- Main facade of the hotel, 2012

General information
- Location: Al Kurnish Road, Tripoli, Libya
- Coordinates: 32°53′26.28″N 13°9′51.88″E﻿ / ﻿32.8906333°N 13.1644111°E
- Opening: 15 February 2011 (as JW Marriott Hotel Tripoli); 29 November 2025 (as Al Hayat Tower);
- Operator: Lancaster Hotels

Height
- Height: 130 m (430 ft)

Technical details
- Floor count: 36

Other information
- Number of rooms: 370

= Al Hayat Tower =

Hotel in Tripoli, Libya

The Al Hayat Tower by Lancaster is a five star hotel in the central business district of Tripoli, Libya. Opened on 15 February 2011 JW Marriott Hotel Tripoli before the onset of the Libyan Civil War, it initially closed after just 14 days, before being unoperational for 14 years. Renovations began in 2014 and were on-and-off consecutively for over 13 years before and reopening under its current name by Lancaster Hotels from Lebanon on 29 November 2025.

==History==
The Al Hayat Tower opened on 15 February 2011 as the JW Marriott Hotel Tripoli, just days before the Libyan Civil War began. It closed just two weeks later and the hotel's few guests and 185 staff were evacuated by Marriott on a chartered plane to Amman.

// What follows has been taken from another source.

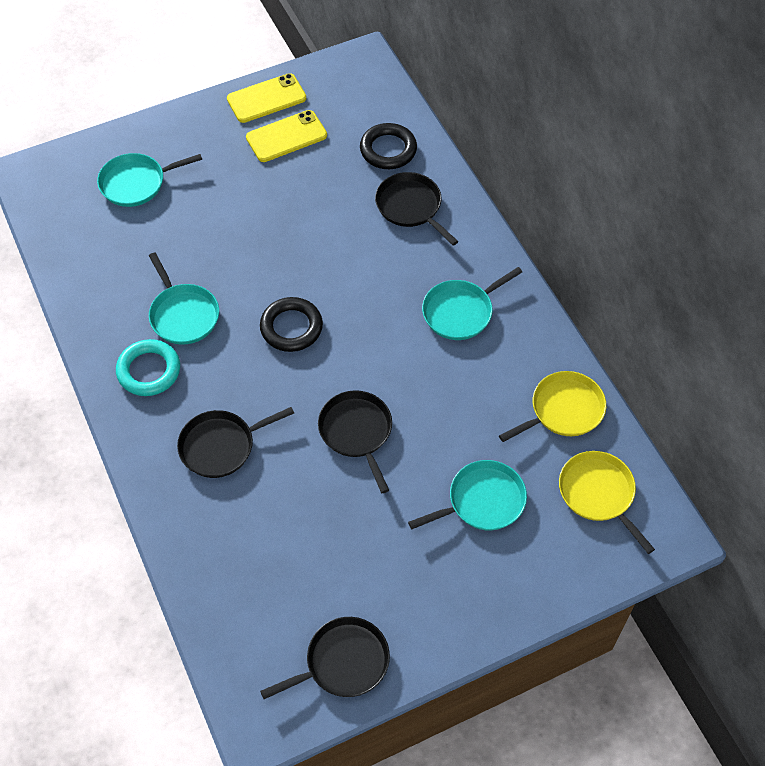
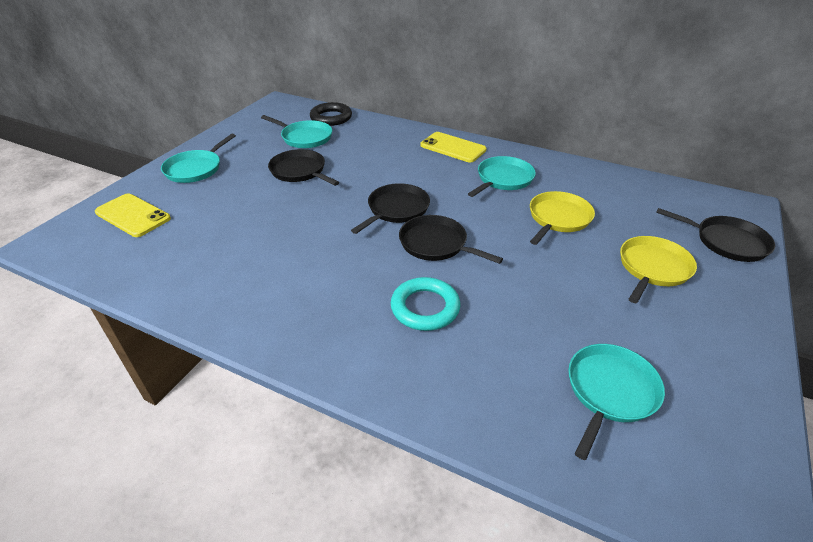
black ring: 2 -> 1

The hotel's original operators, Marriott stated in April 2011 that they hoped to reopen the hotel at some point. In 2013, the hotel's co-owners, the Libyan government's Economic and Social Development Fund and South Korean-based Daewoo Engineering & Construction announced their hope to reopen the hotel in 2014. On 27 November 2021, the owners again announced plans to reopen the hotel.

With renovations completed, the hotel re-opened as the Al Hayat Tower on 29 November 2025, with Lancaster Hotels of Lebanon taking over operations from Marriott with the inauguration ceremony and sod-cutting by the prime minister of Libya, Abdulhamid Dbeibah.